Un’anziana di 82 anni è deceduta 14 giorni dopo una prestazione medica che la famiglia sostiene sia stata gestita in maniera quantomeno anomala. Trattenuta al pronto soccorso e poi dimessa nonostante le condizioni di salute precarie, è stata due ore dopo nuovamente accolta in pronto soccorso e stavolta sì ricoverata in reparto.
«Ma i medici hanno cancellato dal fascicolo elettronico il referto con le dimissioni», è l’accusa mossa dalla famiglia, attraverso l’avvocato Nicola Todeschini di San Vendemiano (Treviso).
Il legale, che ha presentato un esposto in Procura e all’Usl 4, chiede un risarcimento di 1 milione e 100 mila euro. Il fatto di presunta malasanità è successo all’ospedale di San Donà di Piave il 13 settembre 2020, in piena pandemia. La Procura di Venezia ha archiviato subito il procedimento ma l’avvocato Todeschini è deciso a opporsi.
«Al pronto soccorso dell'ospedale di San Donà di Piave non è stata riconosciuta la condizione febbrile della paziente ed è stata ipotizzata imprudentemente un'eziologia dei sintomi di mera natura ortopedica», è specificato nell’esposto.
Quando l’ottantaduenne è stata ricondotta a casa in ambulanza, ricostruiscono le figlie, manifestava una condizione clinica drammatica, con febbre alta e stato confusionale.
«Il personale del 118 ci ha consegnato il verbale cartaceo con l’indicazione delle dimissioni e una mera prescrizione di riposo con assunzione di antinfiammatori e previsione di nuova radiografia di controllo a distanza di sette giorni».

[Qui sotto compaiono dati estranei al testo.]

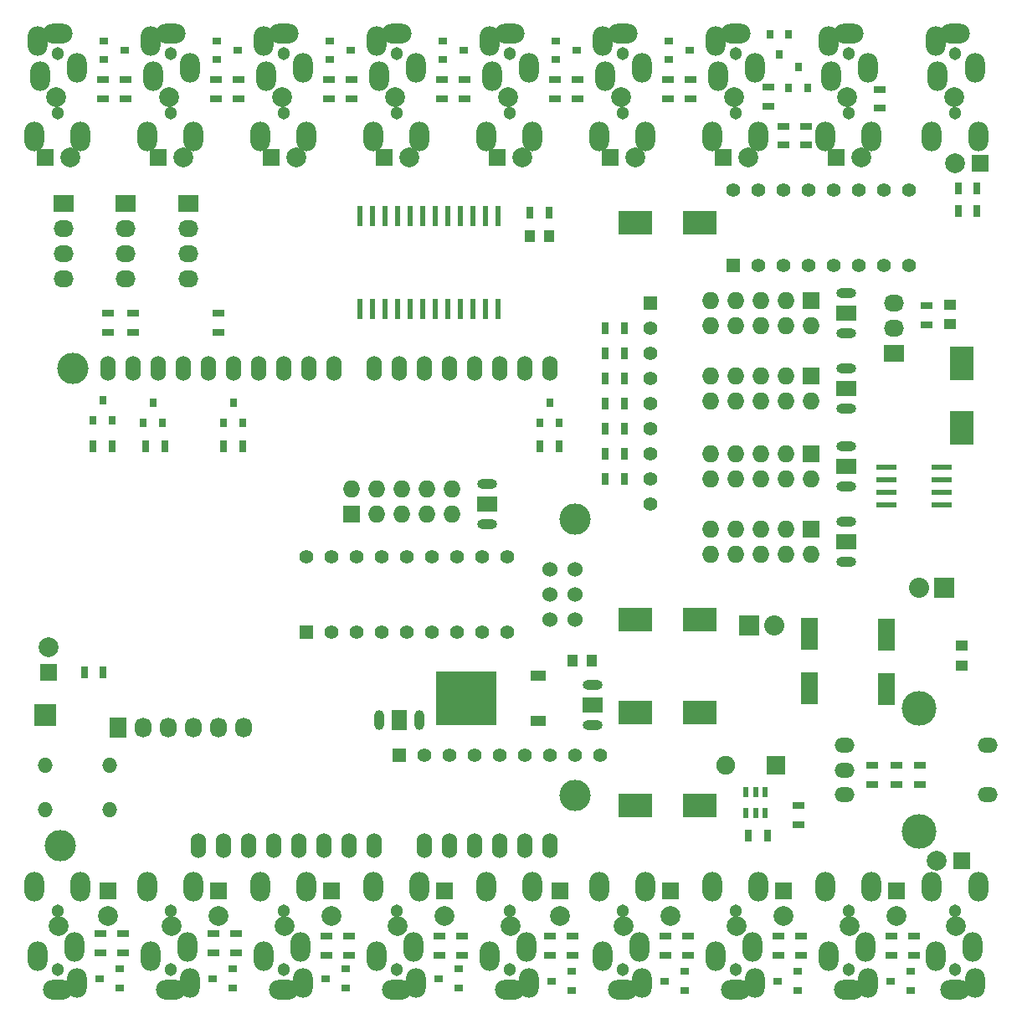
<source format=gbr>
G04 #@! TF.FileFunction,Soldermask,Bot*
%FSLAX46Y46*%
G04 Gerber Fmt 4.6, Leading zero omitted, Abs format (unit mm)*
G04 Created by KiCad (PCBNEW (2014-12-08 BZR 5317)-product) date sam. 06 juin 2015 11:44:28 CEST*
%MOMM*%
G01*
G04 APERTURE LIST*
%ADD10C,0.100000*%
%ADD11O,1.998980X1.501140*%
%ADD12C,3.500120*%
%ADD13O,2.000000X1.000000*%
%ADD14R,2.000000X1.524000*%
%ADD15R,1.727200X1.727200*%
%ADD16O,1.727200X1.727200*%
%ADD17O,1.000000X2.000000*%
%ADD18R,1.524000X2.000000*%
%ADD19R,1.905000X1.905000*%
%ADD20C,1.905000*%
%ADD21R,2.032000X1.727200*%
%ADD22O,2.032000X1.727200*%
%ADD23R,0.899160X0.800100*%
%ADD24R,1.397000X1.397000*%
%ADD25C,1.397000*%
%ADD26O,1.524000X1.524000*%
%ADD27R,6.197600X5.397500*%
%ADD28R,1.597660X0.998220*%
%ADD29R,0.599440X1.000760*%
%ADD30R,0.600000X2.000000*%
%ADD31R,1.998980X0.599440*%
%ADD32R,1.727200X2.032000*%
%ADD33O,1.727200X2.032000*%
%ADD34R,1.699260X3.299460*%
%ADD35O,1.524000X2.540000*%
%ADD36C,3.175000*%
%ADD37C,1.524000*%
%ADD38R,1.699260X1.699260*%
%ADD39C,1.998980*%
%ADD40R,2.032000X2.032000*%
%ADD41O,2.032000X2.032000*%
%ADD42R,0.800100X0.899160*%
%ADD43R,3.500120X2.400300*%
%ADD44R,2.400300X3.500120*%
%ADD45R,2.235200X2.235200*%
%ADD46O,3.000000X2.000000*%
%ADD47O,2.000000X3.000000*%
%ADD48C,1.302000*%
%ADD49R,1.000000X1.250000*%
%ADD50R,1.250000X1.000000*%
%ADD51R,1.300000X0.700000*%
%ADD52R,0.700000X1.300000*%
G04 APERTURE END LIST*
D10*
D11*
X181221380Y-128056640D03*
X181221380Y-130556000D03*
X181221380Y-133055360D03*
D12*
X188722000Y-124355860D03*
X188722000Y-136756140D03*
D11*
X195722240Y-128056640D03*
X195722240Y-133055360D03*
D13*
X155702000Y-125984000D03*
D14*
X155702000Y-123952000D03*
D13*
X155702000Y-121920000D03*
X181356000Y-86360000D03*
D14*
X181356000Y-84328000D03*
D13*
X181356000Y-82296000D03*
D15*
X177800000Y-83058000D03*
D16*
X177800000Y-85598000D03*
X175260000Y-83058000D03*
X175260000Y-85598000D03*
X172720000Y-83058000D03*
X172720000Y-85598000D03*
X170180000Y-83058000D03*
X170180000Y-85598000D03*
X167640000Y-83058000D03*
X167640000Y-85598000D03*
D13*
X181356000Y-93980000D03*
D14*
X181356000Y-91948000D03*
D13*
X181356000Y-89916000D03*
D15*
X177800000Y-90678000D03*
D16*
X177800000Y-93218000D03*
X175260000Y-90678000D03*
X175260000Y-93218000D03*
X172720000Y-90678000D03*
X172720000Y-93218000D03*
X170180000Y-90678000D03*
X170180000Y-93218000D03*
X167640000Y-90678000D03*
X167640000Y-93218000D03*
D13*
X181356000Y-101854000D03*
D14*
X181356000Y-99822000D03*
D13*
X181356000Y-97790000D03*
X145034000Y-105664000D03*
D14*
X145034000Y-103632000D03*
D13*
X145034000Y-101600000D03*
D15*
X177800000Y-98552000D03*
D16*
X177800000Y-101092000D03*
X175260000Y-98552000D03*
X175260000Y-101092000D03*
X172720000Y-98552000D03*
X172720000Y-101092000D03*
X170180000Y-98552000D03*
X170180000Y-101092000D03*
X167640000Y-98552000D03*
X167640000Y-101092000D03*
D17*
X138176000Y-125476000D03*
D18*
X136144000Y-125476000D03*
D17*
X134112000Y-125476000D03*
D19*
X174244000Y-130048000D03*
D20*
X169164000Y-130048000D03*
D15*
X131318000Y-104648000D03*
D16*
X131318000Y-102108000D03*
X133858000Y-104648000D03*
X133858000Y-102108000D03*
X136398000Y-104648000D03*
X136398000Y-102108000D03*
X138938000Y-104648000D03*
X138938000Y-102108000D03*
X141478000Y-104648000D03*
X141478000Y-102108000D03*
D21*
X108458000Y-73279000D03*
D22*
X108458000Y-75819000D03*
X108458000Y-78359000D03*
X108458000Y-80899000D03*
D21*
X102235000Y-73279000D03*
D22*
X102235000Y-75819000D03*
X102235000Y-78359000D03*
X102235000Y-80899000D03*
D21*
X114808000Y-73279000D03*
D22*
X114808000Y-75819000D03*
X114808000Y-78359000D03*
X114808000Y-80899000D03*
D21*
X186182000Y-88392000D03*
D22*
X186182000Y-85852000D03*
X186182000Y-83312000D03*
D23*
X108414820Y-57785000D03*
X106314240Y-58734960D03*
X106314240Y-56835040D03*
D24*
X161544000Y-83312000D03*
D25*
X161544000Y-85852000D03*
X161544000Y-88392000D03*
X161544000Y-90932000D03*
X161544000Y-93472000D03*
X161544000Y-96012000D03*
X161544000Y-98552000D03*
X161544000Y-101092000D03*
X161544000Y-103632000D03*
D26*
X106883200Y-134594600D03*
X100380800Y-134594600D03*
X106883200Y-130073400D03*
X100380800Y-130073400D03*
D27*
X142915640Y-123317000D03*
D28*
X150213060Y-121038620D03*
X150213060Y-125595380D03*
D29*
X171259500Y-132801360D03*
X173164500Y-132801360D03*
X172212000Y-132801360D03*
X173164500Y-134914640D03*
X171259500Y-134914640D03*
X172212000Y-134914640D03*
D24*
X169926000Y-79502000D03*
D25*
X172466000Y-79502000D03*
X175006000Y-79502000D03*
X177546000Y-79502000D03*
X180086000Y-79502000D03*
X182626000Y-79502000D03*
X185166000Y-79502000D03*
X187706000Y-79502000D03*
X187706000Y-71882000D03*
X185166000Y-71882000D03*
X182626000Y-71882000D03*
X180086000Y-71882000D03*
X177546000Y-71882000D03*
X175006000Y-71882000D03*
X172466000Y-71882000D03*
X169926000Y-71882000D03*
D30*
X146177000Y-83948000D03*
X144907000Y-83948000D03*
X143637000Y-83948000D03*
X142367000Y-83948000D03*
X141097000Y-83948000D03*
X139827000Y-83948000D03*
X138557000Y-83948000D03*
X137287000Y-83948000D03*
X136017000Y-83948000D03*
X134747000Y-83948000D03*
X133477000Y-83948000D03*
X132207000Y-83948000D03*
X132207000Y-74548000D03*
X133477000Y-74548000D03*
X134747000Y-74548000D03*
X136017000Y-74548000D03*
X137287000Y-74548000D03*
X138557000Y-74548000D03*
X139827000Y-74548000D03*
X141097000Y-74548000D03*
X142367000Y-74548000D03*
X143637000Y-74548000D03*
X144907000Y-74548000D03*
X146177000Y-74548000D03*
D24*
X126746000Y-116586000D03*
D25*
X129286000Y-116586000D03*
X131826000Y-116586000D03*
X134366000Y-116586000D03*
X136906000Y-116586000D03*
X139446000Y-116586000D03*
X141986000Y-116586000D03*
X144526000Y-116586000D03*
X147066000Y-116586000D03*
X147066000Y-108966000D03*
X144526000Y-108966000D03*
X141986000Y-108966000D03*
X139446000Y-108966000D03*
X136906000Y-108966000D03*
X134366000Y-108966000D03*
X131826000Y-108966000D03*
X129286000Y-108966000D03*
X126746000Y-108966000D03*
D31*
X191008000Y-99949000D03*
X191008000Y-101219000D03*
X191008000Y-102489000D03*
X191008000Y-103759000D03*
X185420000Y-103759000D03*
X185420000Y-102489000D03*
X185420000Y-101219000D03*
X185420000Y-99949000D03*
D32*
X107696000Y-126238000D03*
D33*
X110236000Y-126238000D03*
X112776000Y-126238000D03*
X115316000Y-126238000D03*
X117856000Y-126238000D03*
X120396000Y-126238000D03*
D34*
X185420000Y-116883180D03*
X185420000Y-122384820D03*
D13*
X181356000Y-109474000D03*
D14*
X181356000Y-107442000D03*
D13*
X181356000Y-105410000D03*
D15*
X177800000Y-106172000D03*
D16*
X177800000Y-108712000D03*
X175260000Y-106172000D03*
X175260000Y-108712000D03*
X172720000Y-106172000D03*
X172720000Y-108712000D03*
X170180000Y-106172000D03*
X170180000Y-108712000D03*
X167640000Y-106172000D03*
X167640000Y-108712000D03*
D35*
X151384000Y-138176000D03*
X148844000Y-138176000D03*
X146304000Y-138176000D03*
X138684000Y-138176000D03*
X141224000Y-138176000D03*
X143764000Y-138176000D03*
X133604000Y-138176000D03*
X131064000Y-138176000D03*
X128524000Y-138176000D03*
X123444000Y-138176000D03*
X120904000Y-138176000D03*
X151384000Y-89916000D03*
X148844000Y-89916000D03*
X146304000Y-89916000D03*
X143764000Y-89916000D03*
X141224000Y-89916000D03*
X138684000Y-89916000D03*
X136144000Y-89916000D03*
X133604000Y-89916000D03*
X129540000Y-89916000D03*
X127000000Y-89916000D03*
X124460000Y-89916000D03*
X121920000Y-89916000D03*
X119380000Y-89916000D03*
X116840000Y-89916000D03*
X114300000Y-89916000D03*
X111760000Y-89916000D03*
X125984000Y-138176000D03*
D36*
X153924000Y-133096000D03*
X153924000Y-105156000D03*
X103124000Y-89916000D03*
X101854000Y-138176000D03*
D35*
X109220000Y-89916000D03*
X106680000Y-89916000D03*
X118364000Y-138176000D03*
X115824000Y-138176000D03*
D37*
X151384000Y-110236000D03*
X153924000Y-110236000D03*
X151384000Y-112776000D03*
X153924000Y-112776000D03*
X151384000Y-115316000D03*
X153924000Y-115316000D03*
D38*
X100711000Y-120650000D03*
D39*
X100711000Y-118110000D03*
D38*
X106680000Y-142748000D03*
D39*
X106680000Y-145288000D03*
D38*
X117856000Y-142748000D03*
D39*
X117856000Y-145288000D03*
D38*
X129286000Y-142748000D03*
D39*
X129286000Y-145288000D03*
D38*
X140716000Y-142748000D03*
D39*
X140716000Y-145288000D03*
D38*
X152400000Y-142748000D03*
D39*
X152400000Y-145288000D03*
D38*
X163576000Y-142748000D03*
D39*
X163576000Y-145288000D03*
D38*
X175006000Y-142748000D03*
D39*
X175006000Y-145288000D03*
D38*
X186436000Y-142748000D03*
D39*
X186436000Y-145288000D03*
D38*
X100330000Y-68580000D03*
D39*
X102870000Y-68580000D03*
D38*
X111760000Y-68580000D03*
D39*
X114300000Y-68580000D03*
D38*
X123190000Y-68580000D03*
D39*
X125730000Y-68580000D03*
D38*
X134620000Y-68580000D03*
D39*
X137160000Y-68580000D03*
D38*
X146050000Y-68580000D03*
D39*
X148590000Y-68580000D03*
D38*
X157480000Y-68580000D03*
D39*
X160020000Y-68580000D03*
D38*
X168910000Y-68580000D03*
D39*
X171450000Y-68580000D03*
D38*
X180340000Y-68580000D03*
D39*
X182880000Y-68580000D03*
D38*
X194945000Y-69215000D03*
D39*
X192405000Y-69215000D03*
D38*
X193040000Y-139700000D03*
D39*
X190500000Y-139700000D03*
D40*
X191262000Y-112141000D03*
D41*
X188722000Y-112141000D03*
D24*
X136144000Y-129032000D03*
D25*
X138684000Y-129032000D03*
X141224000Y-129032000D03*
X143764000Y-129032000D03*
X146304000Y-129032000D03*
X148844000Y-129032000D03*
X151384000Y-129032000D03*
X153924000Y-129032000D03*
X156464000Y-129032000D03*
D23*
X119844820Y-57785000D03*
X117744240Y-58734960D03*
X117744240Y-56835040D03*
X131274820Y-57785000D03*
X129174240Y-58734960D03*
X129174240Y-56835040D03*
X165564820Y-57785000D03*
X163464240Y-58734960D03*
X163464240Y-56835040D03*
D42*
X174625000Y-58249820D03*
X173675040Y-56149240D03*
X175574960Y-56149240D03*
X176530000Y-59479180D03*
X177479960Y-61579760D03*
X175580040Y-61579760D03*
X151384000Y-93388180D03*
X152333960Y-95488760D03*
X150434040Y-95488760D03*
X119380000Y-93388180D03*
X120329960Y-95488760D03*
X118430040Y-95488760D03*
X111252000Y-93388180D03*
X112201960Y-95488760D03*
X110302040Y-95488760D03*
X106172000Y-93134180D03*
X107121960Y-95234760D03*
X105222040Y-95234760D03*
D23*
X105834180Y-151638000D03*
X107934760Y-150688040D03*
X107934760Y-152587960D03*
X117264180Y-151638000D03*
X119364760Y-150688040D03*
X119364760Y-152587960D03*
X128694180Y-151638000D03*
X130794760Y-150688040D03*
X130794760Y-152587960D03*
X140124180Y-151638000D03*
X142224760Y-150688040D03*
X142224760Y-152587960D03*
X151554180Y-151892000D03*
X153654760Y-150942040D03*
X153654760Y-152841960D03*
X162984180Y-151892000D03*
X165084760Y-150942040D03*
X165084760Y-152841960D03*
X174414180Y-151892000D03*
X176514760Y-150942040D03*
X176514760Y-152841960D03*
X185844180Y-151892000D03*
X187944760Y-150942040D03*
X187944760Y-152841960D03*
X154134820Y-57785000D03*
X152034240Y-58734960D03*
X152034240Y-56835040D03*
X142704820Y-57785000D03*
X140604240Y-58734960D03*
X140604240Y-56835040D03*
D43*
X166573200Y-124714000D03*
X160070800Y-124714000D03*
X166573200Y-115316000D03*
X160070800Y-115316000D03*
X166573200Y-134112000D03*
X160070800Y-134112000D03*
X166573200Y-75184000D03*
X160070800Y-75184000D03*
D44*
X193040000Y-89458800D03*
X193040000Y-95961200D03*
D45*
X100330000Y-124968000D03*
D34*
X177647600Y-116832380D03*
X177647600Y-122334020D03*
D40*
X171602400Y-115925600D03*
D41*
X174142400Y-115925600D03*
D46*
X101600000Y-56130000D03*
D47*
X103600000Y-59530000D03*
X99250000Y-66530000D03*
D39*
X101500000Y-62530000D03*
D47*
X103950000Y-66530000D03*
X99600000Y-56830000D03*
X99850000Y-60430000D03*
D48*
X101600000Y-58130000D03*
X101600000Y-64130000D03*
D46*
X113030000Y-56130000D03*
D47*
X115030000Y-59530000D03*
X110680000Y-66530000D03*
D39*
X112930000Y-62530000D03*
D47*
X115380000Y-66530000D03*
X111030000Y-56830000D03*
X111280000Y-60430000D03*
D48*
X113030000Y-58130000D03*
X113030000Y-64130000D03*
D46*
X124460000Y-56130000D03*
D47*
X126460000Y-59530000D03*
X122110000Y-66530000D03*
D39*
X124360000Y-62530000D03*
D47*
X126810000Y-66530000D03*
X122460000Y-56830000D03*
X122710000Y-60430000D03*
D48*
X124460000Y-58130000D03*
X124460000Y-64130000D03*
D46*
X135890000Y-56130000D03*
D47*
X137890000Y-59530000D03*
X133540000Y-66530000D03*
D39*
X135790000Y-62530000D03*
D47*
X138240000Y-66530000D03*
X133890000Y-56830000D03*
X134140000Y-60430000D03*
D48*
X135890000Y-58130000D03*
X135890000Y-64130000D03*
D46*
X147320000Y-56130000D03*
D47*
X149320000Y-59530000D03*
X144970000Y-66530000D03*
D39*
X147220000Y-62530000D03*
D47*
X149670000Y-66530000D03*
X145320000Y-56830000D03*
X145570000Y-60430000D03*
D48*
X147320000Y-58130000D03*
X147320000Y-64130000D03*
D46*
X158750000Y-56130000D03*
D47*
X160750000Y-59530000D03*
X156400000Y-66530000D03*
D39*
X158650000Y-62530000D03*
D47*
X161100000Y-66530000D03*
X156750000Y-56830000D03*
X157000000Y-60430000D03*
D48*
X158750000Y-58130000D03*
X158750000Y-64130000D03*
D46*
X170180000Y-56130000D03*
D47*
X172180000Y-59530000D03*
X167830000Y-66530000D03*
D39*
X170080000Y-62530000D03*
D47*
X172530000Y-66530000D03*
X168180000Y-56830000D03*
X168430000Y-60430000D03*
D48*
X170180000Y-58130000D03*
X170180000Y-64130000D03*
D46*
X181610000Y-56130000D03*
D47*
X183610000Y-59530000D03*
X179260000Y-66530000D03*
D39*
X181510000Y-62530000D03*
D47*
X183960000Y-66530000D03*
X179610000Y-56830000D03*
X179860000Y-60430000D03*
D48*
X181610000Y-58130000D03*
X181610000Y-64130000D03*
D46*
X192405000Y-56130000D03*
D47*
X194405000Y-59530000D03*
X190055000Y-66530000D03*
D39*
X192305000Y-62530000D03*
D47*
X194755000Y-66530000D03*
X190405000Y-56830000D03*
X190655000Y-60430000D03*
D48*
X192405000Y-58130000D03*
X192405000Y-64130000D03*
D46*
X192405000Y-152785000D03*
D47*
X190405000Y-149385000D03*
X194755000Y-142385000D03*
D39*
X192505000Y-146385000D03*
D47*
X190055000Y-142385000D03*
X194405000Y-152085000D03*
X194155000Y-148485000D03*
D48*
X192405000Y-150785000D03*
X192405000Y-144785000D03*
D46*
X181610000Y-152785000D03*
D47*
X179610000Y-149385000D03*
X183960000Y-142385000D03*
D39*
X181710000Y-146385000D03*
D47*
X179260000Y-142385000D03*
X183610000Y-152085000D03*
X183360000Y-148485000D03*
D48*
X181610000Y-150785000D03*
X181610000Y-144785000D03*
D46*
X170180000Y-152785000D03*
D47*
X168180000Y-149385000D03*
X172530000Y-142385000D03*
D39*
X170280000Y-146385000D03*
D47*
X167830000Y-142385000D03*
X172180000Y-152085000D03*
X171930000Y-148485000D03*
D48*
X170180000Y-150785000D03*
X170180000Y-144785000D03*
D46*
X158750000Y-152785000D03*
D47*
X156750000Y-149385000D03*
X161100000Y-142385000D03*
D39*
X158850000Y-146385000D03*
D47*
X156400000Y-142385000D03*
X160750000Y-152085000D03*
X160500000Y-148485000D03*
D48*
X158750000Y-150785000D03*
X158750000Y-144785000D03*
D46*
X147320000Y-152785000D03*
D47*
X145320000Y-149385000D03*
X149670000Y-142385000D03*
D39*
X147420000Y-146385000D03*
D47*
X144970000Y-142385000D03*
X149320000Y-152085000D03*
X149070000Y-148485000D03*
D48*
X147320000Y-150785000D03*
X147320000Y-144785000D03*
D46*
X135890000Y-152785000D03*
D47*
X133890000Y-149385000D03*
X138240000Y-142385000D03*
D39*
X135990000Y-146385000D03*
D47*
X133540000Y-142385000D03*
X137890000Y-152085000D03*
X137640000Y-148485000D03*
D48*
X135890000Y-150785000D03*
X135890000Y-144785000D03*
D46*
X124460000Y-152785000D03*
D47*
X122460000Y-149385000D03*
X126810000Y-142385000D03*
D39*
X124560000Y-146385000D03*
D47*
X122110000Y-142385000D03*
X126460000Y-152085000D03*
X126210000Y-148485000D03*
D48*
X124460000Y-150785000D03*
X124460000Y-144785000D03*
D46*
X113030000Y-152785000D03*
D47*
X111030000Y-149385000D03*
X115380000Y-142385000D03*
D39*
X113130000Y-146385000D03*
D47*
X110680000Y-142385000D03*
X115030000Y-152085000D03*
X114780000Y-148485000D03*
D48*
X113030000Y-150785000D03*
X113030000Y-144785000D03*
D46*
X101600000Y-152785000D03*
D47*
X99600000Y-149385000D03*
X103950000Y-142385000D03*
D39*
X101700000Y-146385000D03*
D47*
X99250000Y-142385000D03*
X103600000Y-152085000D03*
X103350000Y-148485000D03*
D48*
X101600000Y-150785000D03*
X101600000Y-144785000D03*
D49*
X153686000Y-119507000D03*
X155686000Y-119507000D03*
X151368000Y-76606400D03*
X149368000Y-76606400D03*
D50*
X193040000Y-119999000D03*
X193040000Y-117999000D03*
X191846200Y-83493100D03*
X191846200Y-85493100D03*
D51*
X105918000Y-147132000D03*
X105918000Y-149032000D03*
X108204000Y-147132000D03*
X108204000Y-149032000D03*
X117348000Y-147132000D03*
X117348000Y-149032000D03*
X119634000Y-147132000D03*
X119634000Y-149032000D03*
X128778000Y-147386000D03*
X128778000Y-149286000D03*
X131064000Y-147386000D03*
X131064000Y-149286000D03*
X140208000Y-147386000D03*
X140208000Y-149286000D03*
X142494000Y-147386000D03*
X142494000Y-149286000D03*
X151384000Y-147386000D03*
X151384000Y-149286000D03*
X153670000Y-147386000D03*
X153670000Y-149286000D03*
X163068000Y-147386000D03*
X163068000Y-149286000D03*
X165354000Y-147386000D03*
X165354000Y-149286000D03*
X174498000Y-147386000D03*
X174498000Y-149286000D03*
X176784000Y-147386000D03*
X176784000Y-149286000D03*
X185928000Y-147386000D03*
X185928000Y-149286000D03*
X188214000Y-147386000D03*
X188214000Y-149286000D03*
D52*
X104333000Y-120650000D03*
X106233000Y-120650000D03*
D51*
X106172000Y-62672000D03*
X106172000Y-60772000D03*
D52*
X171516000Y-137160000D03*
X173416000Y-137160000D03*
D51*
X176530000Y-136078000D03*
X176530000Y-134178000D03*
X108458000Y-62672000D03*
X108458000Y-60772000D03*
X117602000Y-62672000D03*
X117602000Y-60772000D03*
X119888000Y-62672000D03*
X119888000Y-60772000D03*
X129032000Y-62672000D03*
X129032000Y-60772000D03*
X131318000Y-62672000D03*
X131318000Y-60772000D03*
X140462000Y-62672000D03*
X140462000Y-60772000D03*
X142748000Y-62672000D03*
X142748000Y-60772000D03*
X151892000Y-62672000D03*
X151892000Y-60772000D03*
X154178000Y-62672000D03*
X154178000Y-60772000D03*
X163322000Y-62672000D03*
X163322000Y-60772000D03*
X165608000Y-62672000D03*
X165608000Y-60772000D03*
X173482000Y-63434000D03*
X173482000Y-61534000D03*
X175006000Y-67371000D03*
X175006000Y-65471000D03*
X184785000Y-63662600D03*
X184785000Y-61762600D03*
X177292000Y-67371000D03*
X177292000Y-65471000D03*
D52*
X192725000Y-71755000D03*
X194625000Y-71755000D03*
X192725000Y-74041000D03*
X194625000Y-74041000D03*
X105222000Y-97790000D03*
X107122000Y-97790000D03*
X110556000Y-97790000D03*
X112456000Y-97790000D03*
X118430000Y-97790000D03*
X120330000Y-97790000D03*
X150434000Y-97790000D03*
X152334000Y-97790000D03*
X158938000Y-85852000D03*
X157038000Y-85852000D03*
X158938000Y-88392000D03*
X157038000Y-88392000D03*
X158938000Y-90932000D03*
X157038000Y-90932000D03*
X158938000Y-93472000D03*
X157038000Y-93472000D03*
X158938000Y-96012000D03*
X157038000Y-96012000D03*
X158938000Y-98552000D03*
X157038000Y-98552000D03*
X158938000Y-101092000D03*
X157038000Y-101092000D03*
D51*
X106680000Y-86294000D03*
X106680000Y-84394000D03*
X109220000Y-86294000D03*
X109220000Y-84394000D03*
X117856000Y-86294000D03*
X117856000Y-84394000D03*
D52*
X151318000Y-74168000D03*
X149418000Y-74168000D03*
D51*
X184023000Y-132014000D03*
X184023000Y-130114000D03*
X186436000Y-130114000D03*
X186436000Y-132014000D03*
X189484000Y-83632000D03*
X189484000Y-85532000D03*
X188874400Y-130101300D03*
X188874400Y-132001300D03*
M02*

</source>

Le rimostranze delle figlie sono state palesi, nei confronti del personale dell’ambulanza. E infatti, di lì a poco, il medico che aveva firmato quelle dimissioni ha contattato la famiglia «ammettendo che le dimissioni erano state un errore, poiché era stata eseguita una sola valutazione ortopedica e non era stato tenuto adeguatamente conto delle condizioni di febbre e dei valori ematici della signora».
A quel punto c’è il nuovo ingresso in ospedale a San Donà, stavolta con ricovero. Ma a questo punto della storia c’è un giallo, nel senso che nel nuovo referto spariscono le dimissioni delle 10.31 e compare invece solamente il ricovero in ospedale.
La famiglia interpreta questa manomissione dei referti come un tentativo di cambiare le carte in tavola, a fronte di quello che considerano una evidente sottovalutazione.
«Non è mai stato chiarito come sia possibile che gli operatori alterino un atto pubblico già licenziato e reso disponibile nel fascicolo elettronico» evidenzia l’avvocato Todeschini. «Eliminando fatti che hanno precedentemente attestato essersi verificati in loro presenza (diagnosi e dimissione a carico della struttura), privando così l'atto pubblico di qualsiasi valenza e rendendosi responsabili di una condotta di chiaro rilievo penale».
L’esposto è stato inviato a Usl 4 Veneto Orientale, Regione Veneto e Ministero della Salute. Ora la palla passa di nuovo all'autorità giudiziaria, soprattutto alla luce dell'opposizione all'archiviazione.